[Dataset records]

□ □ □ □ □ □ □

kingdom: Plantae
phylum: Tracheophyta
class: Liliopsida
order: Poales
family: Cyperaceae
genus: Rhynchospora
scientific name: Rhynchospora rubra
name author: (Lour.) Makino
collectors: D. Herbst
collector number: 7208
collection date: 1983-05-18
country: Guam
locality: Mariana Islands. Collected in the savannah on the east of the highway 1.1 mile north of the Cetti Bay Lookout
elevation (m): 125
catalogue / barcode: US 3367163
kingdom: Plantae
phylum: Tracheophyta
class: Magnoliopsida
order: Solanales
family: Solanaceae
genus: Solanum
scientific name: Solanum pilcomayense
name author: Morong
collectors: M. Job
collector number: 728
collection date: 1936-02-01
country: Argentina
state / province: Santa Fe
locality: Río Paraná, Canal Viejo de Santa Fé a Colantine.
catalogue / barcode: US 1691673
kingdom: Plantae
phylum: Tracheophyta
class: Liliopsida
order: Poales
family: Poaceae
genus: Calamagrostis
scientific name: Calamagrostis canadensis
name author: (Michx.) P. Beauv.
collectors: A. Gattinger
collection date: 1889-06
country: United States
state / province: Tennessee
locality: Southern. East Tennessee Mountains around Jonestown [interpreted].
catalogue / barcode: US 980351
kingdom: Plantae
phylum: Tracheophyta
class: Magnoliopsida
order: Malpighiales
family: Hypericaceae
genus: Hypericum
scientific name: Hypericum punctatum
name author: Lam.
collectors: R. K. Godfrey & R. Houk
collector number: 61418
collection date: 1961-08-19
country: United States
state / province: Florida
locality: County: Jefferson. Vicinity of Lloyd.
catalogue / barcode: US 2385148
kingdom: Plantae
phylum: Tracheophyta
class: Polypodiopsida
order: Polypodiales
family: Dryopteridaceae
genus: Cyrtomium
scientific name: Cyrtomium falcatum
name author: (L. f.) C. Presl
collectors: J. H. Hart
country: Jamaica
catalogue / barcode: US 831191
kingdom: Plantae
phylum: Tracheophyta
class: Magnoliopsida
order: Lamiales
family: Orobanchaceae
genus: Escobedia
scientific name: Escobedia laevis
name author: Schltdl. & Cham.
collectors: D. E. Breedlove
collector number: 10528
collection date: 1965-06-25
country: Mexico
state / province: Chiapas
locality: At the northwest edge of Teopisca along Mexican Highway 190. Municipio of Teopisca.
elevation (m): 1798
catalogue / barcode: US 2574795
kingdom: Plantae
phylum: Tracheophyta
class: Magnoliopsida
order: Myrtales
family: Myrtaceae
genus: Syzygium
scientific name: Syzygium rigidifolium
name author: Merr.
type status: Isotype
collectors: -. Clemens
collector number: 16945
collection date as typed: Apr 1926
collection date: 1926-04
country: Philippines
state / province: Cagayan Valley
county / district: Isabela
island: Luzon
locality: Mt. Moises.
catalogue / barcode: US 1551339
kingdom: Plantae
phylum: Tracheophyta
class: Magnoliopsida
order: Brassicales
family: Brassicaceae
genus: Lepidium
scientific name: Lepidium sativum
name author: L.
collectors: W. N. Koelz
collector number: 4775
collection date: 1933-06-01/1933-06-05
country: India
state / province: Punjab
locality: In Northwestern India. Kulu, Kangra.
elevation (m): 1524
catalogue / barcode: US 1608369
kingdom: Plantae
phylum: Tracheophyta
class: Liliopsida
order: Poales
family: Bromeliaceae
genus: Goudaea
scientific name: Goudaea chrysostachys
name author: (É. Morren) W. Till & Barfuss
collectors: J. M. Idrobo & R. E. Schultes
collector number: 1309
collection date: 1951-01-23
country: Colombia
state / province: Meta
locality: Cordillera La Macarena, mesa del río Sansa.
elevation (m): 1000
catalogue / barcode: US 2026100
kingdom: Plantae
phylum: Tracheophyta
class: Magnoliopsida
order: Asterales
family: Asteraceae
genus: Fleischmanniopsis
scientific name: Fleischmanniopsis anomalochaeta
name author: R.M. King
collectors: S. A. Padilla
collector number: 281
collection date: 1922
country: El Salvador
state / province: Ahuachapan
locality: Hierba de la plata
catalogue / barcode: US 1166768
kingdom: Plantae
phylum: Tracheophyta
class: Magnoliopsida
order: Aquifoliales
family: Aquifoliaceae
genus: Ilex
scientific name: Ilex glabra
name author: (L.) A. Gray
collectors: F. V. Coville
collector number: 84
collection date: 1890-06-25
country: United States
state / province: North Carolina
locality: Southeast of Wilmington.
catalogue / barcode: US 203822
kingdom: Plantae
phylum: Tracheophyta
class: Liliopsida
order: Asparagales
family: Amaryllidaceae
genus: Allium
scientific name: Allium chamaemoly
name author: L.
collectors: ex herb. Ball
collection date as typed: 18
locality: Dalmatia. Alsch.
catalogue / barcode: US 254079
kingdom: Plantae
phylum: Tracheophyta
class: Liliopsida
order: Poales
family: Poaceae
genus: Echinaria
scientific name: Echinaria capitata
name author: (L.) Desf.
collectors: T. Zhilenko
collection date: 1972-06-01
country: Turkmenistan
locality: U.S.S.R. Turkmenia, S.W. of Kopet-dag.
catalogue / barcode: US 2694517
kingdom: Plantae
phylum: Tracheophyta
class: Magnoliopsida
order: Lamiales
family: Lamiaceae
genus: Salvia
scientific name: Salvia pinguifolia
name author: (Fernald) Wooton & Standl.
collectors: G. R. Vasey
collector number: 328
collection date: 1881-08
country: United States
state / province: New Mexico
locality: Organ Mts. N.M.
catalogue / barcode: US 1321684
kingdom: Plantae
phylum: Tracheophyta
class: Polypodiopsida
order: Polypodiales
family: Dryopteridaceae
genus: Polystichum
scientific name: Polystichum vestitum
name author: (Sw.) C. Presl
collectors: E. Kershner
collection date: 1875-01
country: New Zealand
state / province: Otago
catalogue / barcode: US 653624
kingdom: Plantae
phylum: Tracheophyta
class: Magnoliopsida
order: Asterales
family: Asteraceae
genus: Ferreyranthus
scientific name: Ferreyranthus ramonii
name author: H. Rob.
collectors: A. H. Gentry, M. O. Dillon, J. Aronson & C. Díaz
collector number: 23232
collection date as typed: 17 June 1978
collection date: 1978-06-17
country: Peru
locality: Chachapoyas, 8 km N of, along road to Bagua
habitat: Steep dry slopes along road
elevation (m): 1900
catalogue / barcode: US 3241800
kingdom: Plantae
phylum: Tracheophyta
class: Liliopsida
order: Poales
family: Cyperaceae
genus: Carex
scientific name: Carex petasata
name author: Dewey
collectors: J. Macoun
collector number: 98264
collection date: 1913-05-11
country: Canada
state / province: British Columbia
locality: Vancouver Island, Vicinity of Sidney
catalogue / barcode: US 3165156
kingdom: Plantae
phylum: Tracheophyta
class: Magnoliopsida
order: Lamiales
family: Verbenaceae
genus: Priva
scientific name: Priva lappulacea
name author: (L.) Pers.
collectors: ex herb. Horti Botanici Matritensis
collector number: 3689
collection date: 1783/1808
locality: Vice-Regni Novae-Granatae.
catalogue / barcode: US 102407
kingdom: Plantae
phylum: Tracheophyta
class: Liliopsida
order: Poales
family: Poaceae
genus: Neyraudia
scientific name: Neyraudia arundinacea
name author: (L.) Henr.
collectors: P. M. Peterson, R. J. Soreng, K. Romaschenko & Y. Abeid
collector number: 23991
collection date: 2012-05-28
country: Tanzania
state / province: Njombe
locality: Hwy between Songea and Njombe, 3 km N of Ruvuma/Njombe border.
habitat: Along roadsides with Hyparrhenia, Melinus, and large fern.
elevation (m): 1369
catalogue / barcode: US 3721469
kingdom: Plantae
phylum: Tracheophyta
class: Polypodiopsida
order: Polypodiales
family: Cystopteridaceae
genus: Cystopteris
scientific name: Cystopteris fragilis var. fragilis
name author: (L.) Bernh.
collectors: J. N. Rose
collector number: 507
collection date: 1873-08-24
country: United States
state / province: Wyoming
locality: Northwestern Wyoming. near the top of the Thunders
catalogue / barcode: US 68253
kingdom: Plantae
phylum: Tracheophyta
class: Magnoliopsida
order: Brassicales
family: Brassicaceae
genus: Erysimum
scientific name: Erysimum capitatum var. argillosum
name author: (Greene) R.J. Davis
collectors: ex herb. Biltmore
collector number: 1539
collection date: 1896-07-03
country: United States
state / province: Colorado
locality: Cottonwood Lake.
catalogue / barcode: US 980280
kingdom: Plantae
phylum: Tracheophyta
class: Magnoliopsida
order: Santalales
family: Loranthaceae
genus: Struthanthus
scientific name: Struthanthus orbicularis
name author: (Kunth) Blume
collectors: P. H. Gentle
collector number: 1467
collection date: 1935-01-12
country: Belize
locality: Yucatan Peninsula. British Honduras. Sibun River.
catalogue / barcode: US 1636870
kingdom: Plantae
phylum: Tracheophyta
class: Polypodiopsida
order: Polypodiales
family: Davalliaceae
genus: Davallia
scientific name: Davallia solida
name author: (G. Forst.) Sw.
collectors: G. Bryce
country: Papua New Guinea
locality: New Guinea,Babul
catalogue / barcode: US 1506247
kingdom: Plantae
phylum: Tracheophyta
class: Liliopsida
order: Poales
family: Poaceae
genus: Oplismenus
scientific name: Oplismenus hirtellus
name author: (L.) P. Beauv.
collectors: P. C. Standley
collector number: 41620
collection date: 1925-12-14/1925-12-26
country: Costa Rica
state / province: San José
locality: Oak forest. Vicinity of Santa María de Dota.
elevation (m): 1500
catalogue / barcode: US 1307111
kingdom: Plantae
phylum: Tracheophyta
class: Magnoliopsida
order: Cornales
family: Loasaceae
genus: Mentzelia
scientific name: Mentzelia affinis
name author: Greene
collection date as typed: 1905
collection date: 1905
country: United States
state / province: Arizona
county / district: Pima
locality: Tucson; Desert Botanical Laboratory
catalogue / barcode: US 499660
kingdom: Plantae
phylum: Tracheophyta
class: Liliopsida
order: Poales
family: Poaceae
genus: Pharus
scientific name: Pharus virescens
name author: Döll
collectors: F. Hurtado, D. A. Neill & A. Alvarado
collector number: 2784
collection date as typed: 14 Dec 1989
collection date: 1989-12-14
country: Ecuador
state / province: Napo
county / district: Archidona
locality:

□ □ □ □ □ □ □

PROBLEM STATEMENT:
Edit the lines between the lines holding "catalogue / barcode: US 653624" and "state / province: British Columbia", inclusive, so that "collector number" becomes "collector no." and nothing else changes. Give back only those lines.

EXERCISE OUTPUT:
catalogue / barcode: US 653624
kingdom: Plantae
phylum: Tracheophyta
class: Magnoliopsida
order: Asterales
family: Asteraceae
genus: Ferreyranthus
scientific name: Ferreyranthus ramonii
name author: H. Rob.
collectors: A. H. Gentry, M. O. Dillon, J. Aronson & C. Díaz
collector no.: 23232
collection date as typed: 17 June 1978
collection date: 1978-06-17
country: Peru
locality: Chachapoyas, 8 km N of, along road to Bagua
habitat: Steep dry slopes along road
elevation (m): 1900
catalogue / barcode: US 3241800
kingdom: Plantae
phylum: Tracheophyta
class: Liliopsida
order: Poales
family: Cyperaceae
genus: Carex
scientific name: Carex petasata
name author: Dewey
collectors: J. Macoun
collector no.: 98264
collection date: 1913-05-11
country: Canada
state / province: British Columbia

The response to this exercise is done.